US 11,934,447 B2
Agnostic image digitizer
James Siekman, Charlotte, NC (US); Aubrey Breon Farrar, Sr., Waldorf, MD (US); Mohamed Faris Khaleeli, Charlotte, NC (US); Patricia Ann Albritton, Charlotte, NC (US); Sheila Page, Charlotte, NC (US); Mark Alan Odiorne, Waxhaw, NC (US); and Marcus R. Matos, Richardson, TX (US)
Assigned to Bank of America Corporation, Charlotte, NC (US)
Filed by Bank of America Corporation, Charlotte, NC (US)
Filed on Jul. 11, 2022, as Appl. No. 17/861,379.
Prior Publication US 2024/0012848 A1, Jan. 11, 2024
Int. Cl. G06F 7/00 (2006.01); G06F 16/25 (2019.01); G06F 16/51 (2019.01); G06F 40/103 (2020.01); G06F 40/123 (2020.01); G06F 40/174 (2020.01); G06V 30/19 (2022.01)

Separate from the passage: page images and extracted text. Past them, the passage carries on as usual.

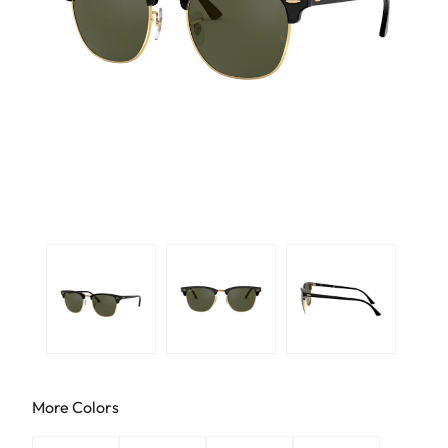
More Colors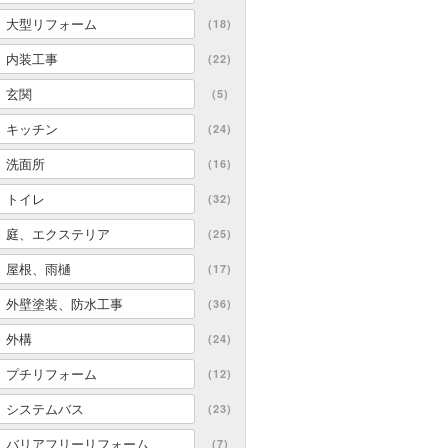
大型リフォーム
(18)
内装工事
(22)
玄関
(5)
キッチン
(24)
洗面所
(16)
トイレ
(32)
庭、エクステリア
(25)
屋根、雨樋
(17)
外壁塗装、防水工事
(36)
外構
(24)
プチリフォーム
(12)
システムバス
(23)
バリアフリーリフォーム
(7)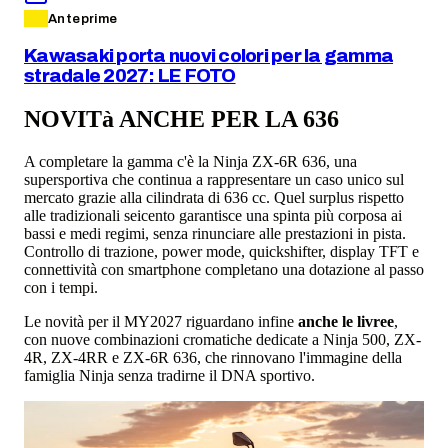
Anteprime
Kawasaki porta nuovi colori per la gamma
stradale 2027: LE FOTO
NOVITà ANCHE PER LA 636
A completare la gamma c'è la Ninja ZX-6R 636, una
supersportiva che continua a rappresentare un caso unico sul
mercato grazie alla cilindrata di 636 cc. Quel surplus rispetto
alle tradizionali seicento garantisce una spinta più corposa ai
bassi e medi regimi, senza rinunciare alle prestazioni in pista.
Controllo di trazione, power mode, quickshifter, display TFT e
connettività con smartphone completano una dotazione al passo
con i tempi.
Le novità per il MY2027 riguardano infine
anche le livree
,
con nuove combinazioni cromatiche dedicate a Ninja 500, ZX-
4R, ZX-4RR e ZX-6R 636, che rinnovano l'immagine della
famiglia Ninja senza tradirne il DNA sportivo.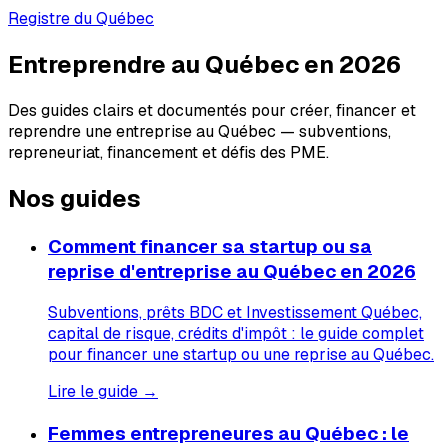
Registre du Québec
Entreprendre au Québec en 2026
Des guides clairs et documentés pour créer, financer et
reprendre une entreprise au Québec — subventions,
repreneuriat, financement et défis des PME.
Nos guides
Comment financer sa startup ou sa
reprise d'entreprise au Québec en 2026
Subventions, prêts BDC et Investissement Québec,
capital de risque, crédits d'impôt : le guide complet
pour financer une startup ou une reprise au Québec.
Lire le guide →
Femmes entrepreneures au Québec : le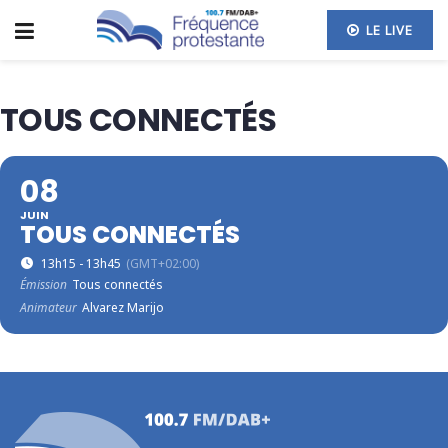
LE LIVE
TOUS CONNECTÉS
08
JUIN
TOUS CONNECTÉS
13h15 - 13h45
(GMT+02:00)
Émission
Tous connectés
Animateur
Alvarez Marijo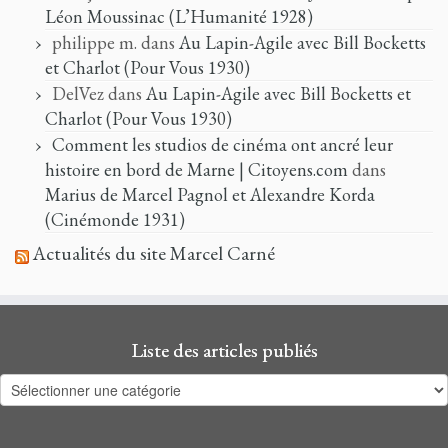
Léon Moussinac (L’Humanité 1928)
philippe m.
dans
Au Lapin-Agile avec Bill Bocketts
et Charlot (Pour Vous 1930)
DelVez
dans
Au Lapin-Agile avec Bill Bocketts et
Charlot (Pour Vous 1930)
Comment les studios de cinéma ont ancré leur
histoire en bord de Marne | Citoyens.com
dans
Marius de Marcel Pagnol et Alexandre Korda
(Cinémonde 1931)
Actualités du site Marcel Carné
Liste des articles publiés
Liste
des
articles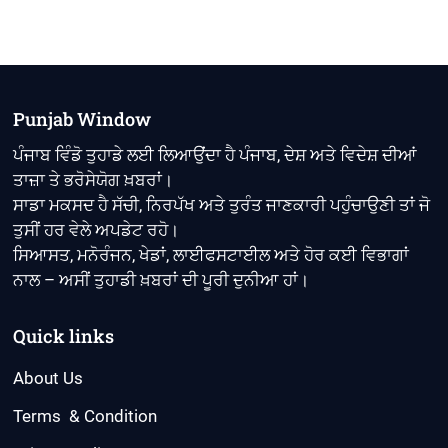
Punjab Window
ਪੰਜਾਬ ਵਿੰਡੋ ਤੁਹਾਡੇ ਲਈ ਲਿਆਉਂਦਾ ਹੈ ਪੰਜਾਬ, ਦੇਸ਼ ਅਤੇ ਵਿਦੇਸ਼ ਦੀਆਂ
ਤਾਜ਼ਾ ਤੇ ਭਰੋਸੇਯੋਗ ਖ਼ਬਰਾਂ।
ਸਾਡਾ ਮਕਸਦ ਹੈ ਸੱਚੀ, ਨਿਰਪੱਖ ਅਤੇ ਤੁਰੰਤ ਜਾਣਕਾਰੀ ਪਹੁੰਚਾਉਣੀ ਤਾਂ ਜੋ
ਤੁਸੀਂ ਹਰ ਵੇਲੇ ਅਪਡੇਟ ਰਹੋ।
ਸਿਆਸਤ, ਮਨੋਰੰਜਨ, ਖੇਡਾਂ, ਲਾਈਫਸਟਾਈਲ ਅਤੇ ਹੋਰ ਕਈ ਵਿਭਾਗਾਂ
ਨਾਲ – ਅਸੀਂ ਤੁਹਾਡੀ ਖ਼ਬਰਾਂ ਦੀ ਪੂਰੀ ਦੁਨੀਆ ਹਾਂ।
Quick links
About Us
Terms & Condition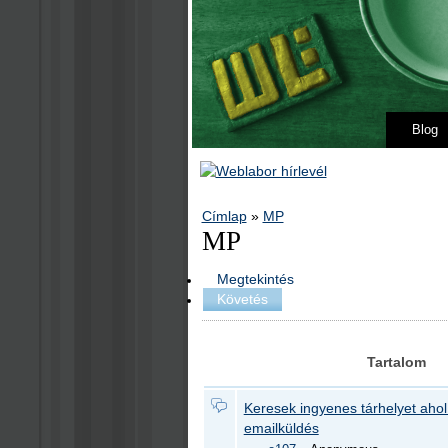
Blog
Címlap
»
MP
MP
Megtekintés
Követés
Tartalom
Keresek ingyenes tárhelyet ahol 
emailküldés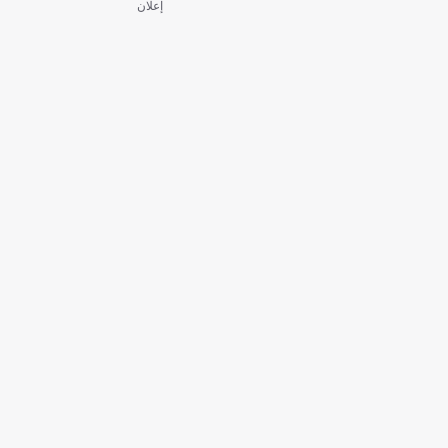
إعلان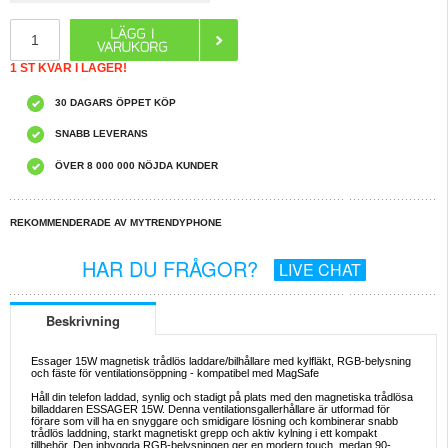
1 ST KVAR I LAGER!
30 DAGARS ÖPPET KÖP
SNABB LEVERANS
ÖVER 8 000 000 NÖJDA KUNDER
REKOMMENDERADE AV MYTRENDYPHONE
HAR DU FRÅGOR?
LIVE CHAT
Beskrivning
Essager 15W magnetisk trådlös laddare/bilhållare med kylfläkt, RGB-belysning
och fäste för ventilationsöppning - kompatibel med MagSafe
Håll din telefon laddad, synlig och stadigt på plats med den magnetiska trådlösa
billaddaren ESSAGER 15W. Denna ventilationsgallerhållare är utformad för
förare som vill ha en snyggare och smidigare lösning och kombinerar snabb
trådlös laddning, starkt magnetiskt grepp och aktiv kylning i ett kompakt
tillbehör. Den inbyggda RGB-belysningen ger en modern touch, medan 90-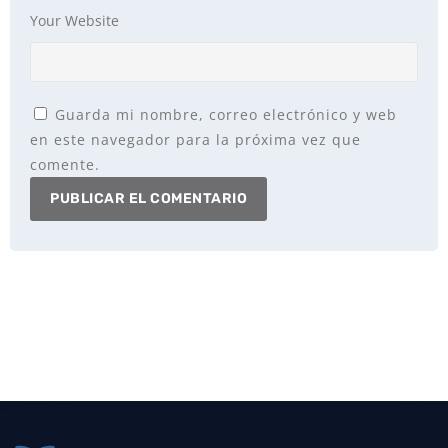
Your Website
Guarda mi nombre, correo electrónico y web
en este navegador para la próxima vez que
comente.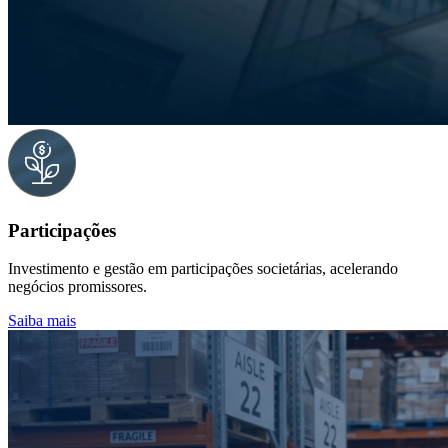
Participações
Investimento e gestão em participações societárias, acelerando
negócios promissores.
Saiba mais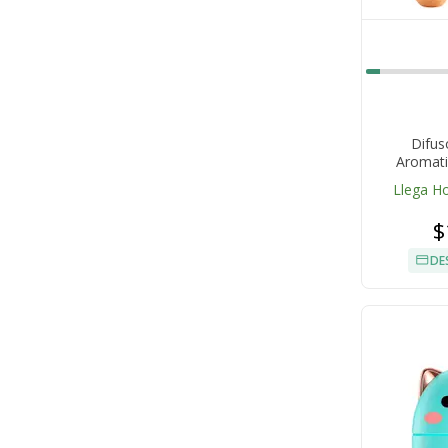
Difus
Aromati
Llega H
$
DE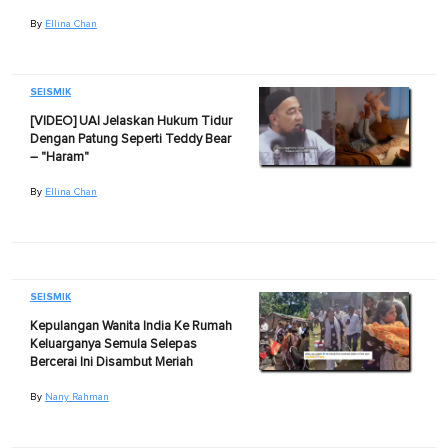
By
Ellina Chan
SEISMIK
[VIDEO] UAI Jelaskan Hukum Tidur
Dengan Patung Seperti Teddy Bear
– "Haram"
By
Ellina Chan
SEISMIK
Kepulangan Wanita India Ke Rumah
Keluarganya Semula Selepas
Bercerai Ini Disambut Meriah
By
Nany Rahman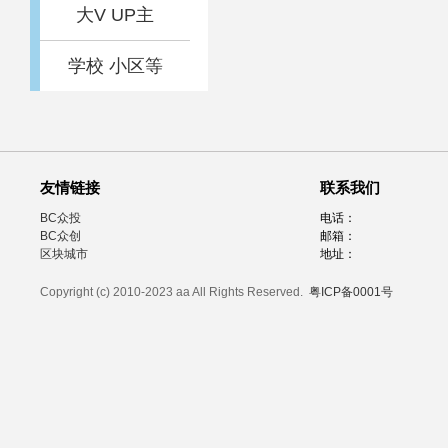
大V UP主
学校 小区等
友情链接
联系我们
BC众投
电话：
BC众创
邮箱：
区块城市
地址：
Copyright (c) 2010-2023 aa All Rights Reserved.
粤ICP备0001号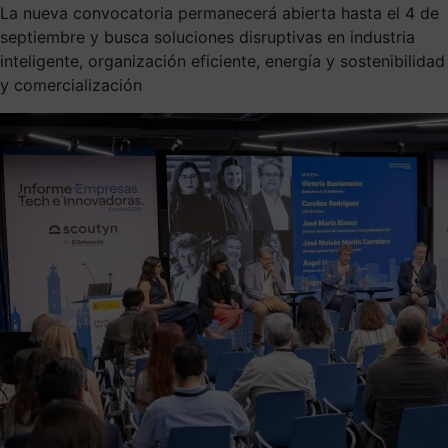
La nueva convocatoria permanecerá abierta hasta el 4 de
septiembre y busca soluciones disruptivas en industria
inteligente, organización eficiente, energía y sostenibilidad
y comercialización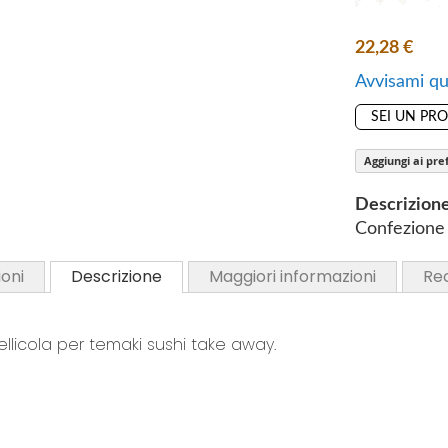
o
S
f
k
22,28 €
t
i
h
Avvisami qu
p
e
t
SEI UN PR
i
o
m
Aggiungi ai pref
t
a
h
g
Descrizion
e
e
Confezione 
b
s
e
g
oni
Descrizione
Maggiori informazioni
Re
g
a
i
l
n
pellicola per temaki sushi take away.
l
n
e
i
r
n
y
g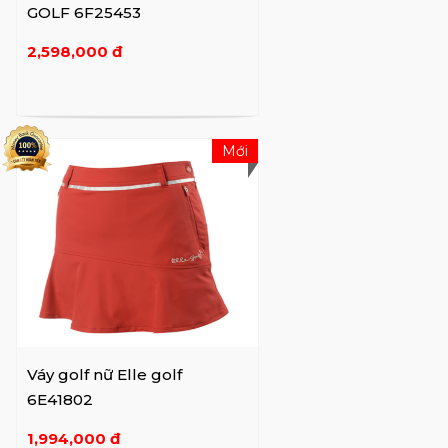
GOLF 6F25453
2,598,000 đ
Mới
Váy golf nữ Elle golf
6E41802
1,994,000 đ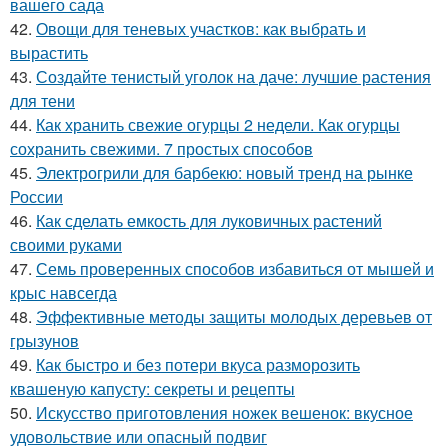
вашего сада
42.
Овощи для теневых участков: как выбрать и
вырастить
43.
Создайте тенистый уголок на даче: лучшие растения
для тени
44.
Как хранить свежие огурцы 2 недели. Как огурцы
сохранить свежими. 7 простых способов
45.
Электрогрили для барбекю: новый тренд на рынке
России
46.
Как сделать емкость для луковичных растений
своими руками
47.
Семь проверенных способов избавиться от мышей и
крыс навсегда
48.
Эффективные методы защиты молодых деревьев от
грызунов
49.
Как быстро и без потери вкуса разморозить
квашеную капусту: секреты и рецепты
50.
Искусство приготовления ножек вешенок: вкусное
удовольствие или опасный подвиг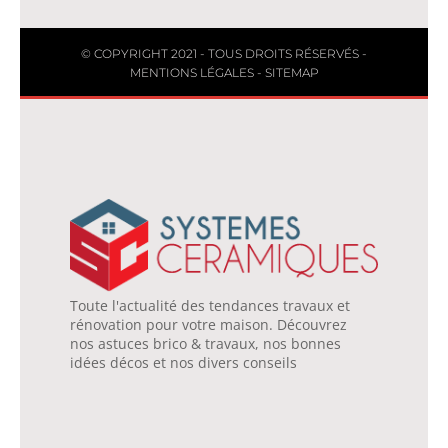
© COPYRIGHT 2021 - TOUS DROITS RÉSERVÉS -
MENTIONS LÉGALES
-
SITEMAP
Toute l'actualité des tendances travaux et
rénovation pour votre maison. Découvrez
nos astuces brico & travaux, nos bonnes
idées décos et nos divers conseils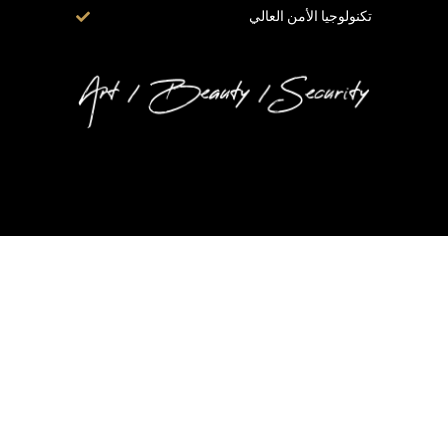
تكنولوجيا الأمن العالي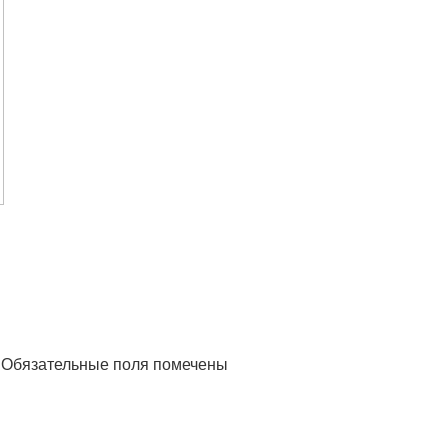
Обязательные поля помечены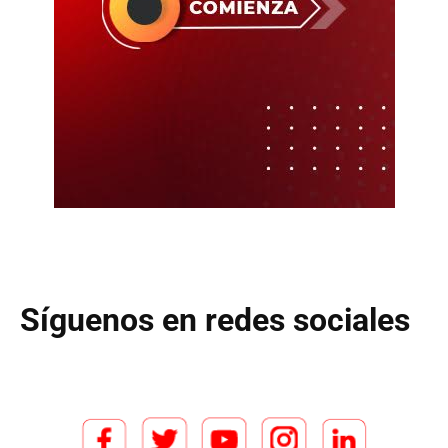
Síguenos en redes sociales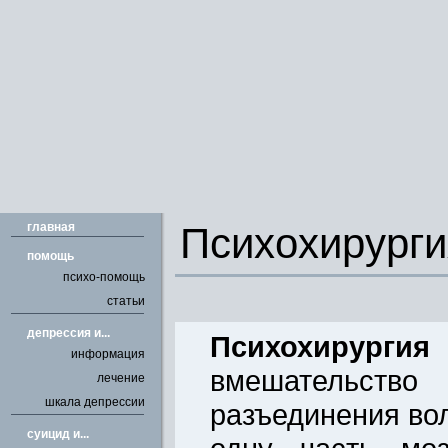
главная
Психохирурги
помощь
психо-помощь
статьи
депрессия и...
Психохирургия
информация
вмешатель
лечение
шкала депрессии
разъединения во
cуицид и...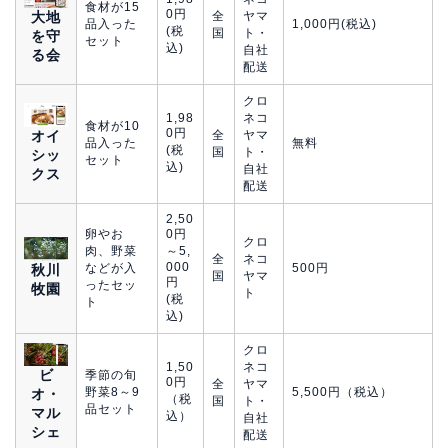
食材が15
0円
大地
全
ヤマ
品入った
1,000円(税込)
(税
国
ト・
を守
セット
込)
自社
る会
配送
クロ
1,98
ネコ
食材が10
0円
全
ヤマ
オイ
品入った
無料
(税
国
ト・
シッ
セット
込)
自社
クス
配送
2,50
卵やお
0円
クロ
肉、野菜
～5,
全
ネコ
000
などが入
500円
秋川
国
ヤマ
円
ったセッ
牧園
ト
(税
ト
込)
クロ
1,50
ネコ
ビ
季節の旬
0円
全
ヤマ
野菜8～9
5,500円（税込）
オ・
（税
国
ト・
品セット
マル
込）
自社
シェ
配送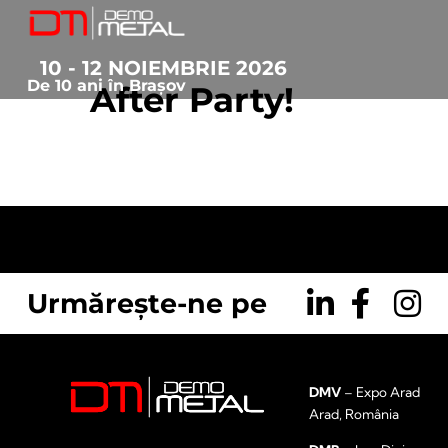
10 - 12 NOIEMBRIE 2026
De 10 ani în Brașov
After Party!
February 24, 2017
• 0 Comment
Urmărește-ne pe
DMV
– Expo Arad
Arad, România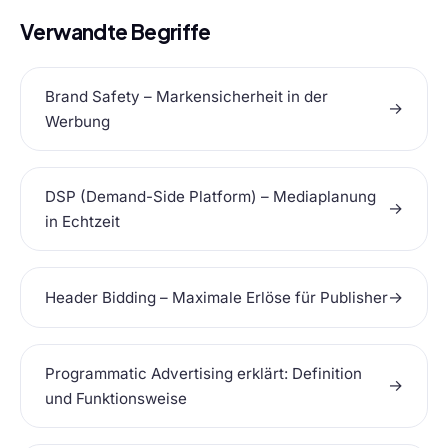
Verwandte Begriffe
Brand Safety – Markensicherheit in der
→
Werbung
DSP (Demand-Side Platform) – Mediaplanung
→
in Echtzeit
→
Header Bidding – Maximale Erlöse für Publisher
Programmatic Advertising erklärt: Definition
→
und Funktionsweise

CPC G06F 16/51 (2019.01) [G06F 16/258 (2019.01); G06F 40/103 (2020.01); G06F 40/123 (2020.01); G06F 40/174 (2020.01); G06V 30/19 (2022.01); G06V 2201/10 (2022.01)] 8 Claims
OG exemplary drawing
 
1. A method of enhancing compatibility of documents, extracting data to populate a database on a computer server, and training statistical models with data on the database, the method comprising:
receiving, at a computer hardware processor, two or more first documents in a first format, the first format comprising a format that the computer hardware processor cannot use to extract data to populate the database,
wherein, the two or more first documents are stored on the computer server;
converting, using the computer hardware processor to perform optical character recognition (OCR), the two or more first documents from the first format into a second format, the second format comprising a format that the computer hardware processor can use to extract data to populate the database;
populating, using the computer hardware processor, the database with data from the two or more first documents in the second format;
training, using a graphics processing unit (GPU) and the database, a first statistical model, the first statistical model comprising a deep learning artificial intelligence (AI) system, to determine a reliability of a submitter of a document;
training, using the GPU and the database, a second statistical model, the second statistical model comprising a deep learning AI system, to determine a prediction for a field in a training document received from an entity and compare the prediction for the field to a first entry found in the training document as it was received from the entity;
receiving, at the computer hardware processor, one or more second documents from a party;
wherein, when the one or more second documents are in the first format, converting, using the computer hardware processor to perform OCR, the one or more second documents from the first format into the second format;
running, using the computer hardware processor, the first deep learning AI system to determine a reliability of the party;
when the deep learning AI system determines the party is reliable, running, using the computer hardware processor, the second deep learning AI system to determine predictions for fields in the one or more second documents and to compare the predictions for the fields to second entries found in the one or more second documents as received from the party;
when determining that the second entries are accurate, extracting, using the computer hardware processor, data found in the one or more second documents, and populate the database;
when determining that the second entries comprise an error, notifying, using the computer hardware processor, the party with a suggested correction to the error:
receiving, at the computer hardware processor, feedback from the party comprising a confirmation of the suggested correction, another entry, or a reversion back to an original entry;
storing the one or more second documents on the computer server; and
extracting, using the computer hardware processor, data found in the one or more second documents, and populating the database;
when the deep learning AI system determines the party is not reliable, notifying the organization to facilitate preventative measures to avoid loss to the organization.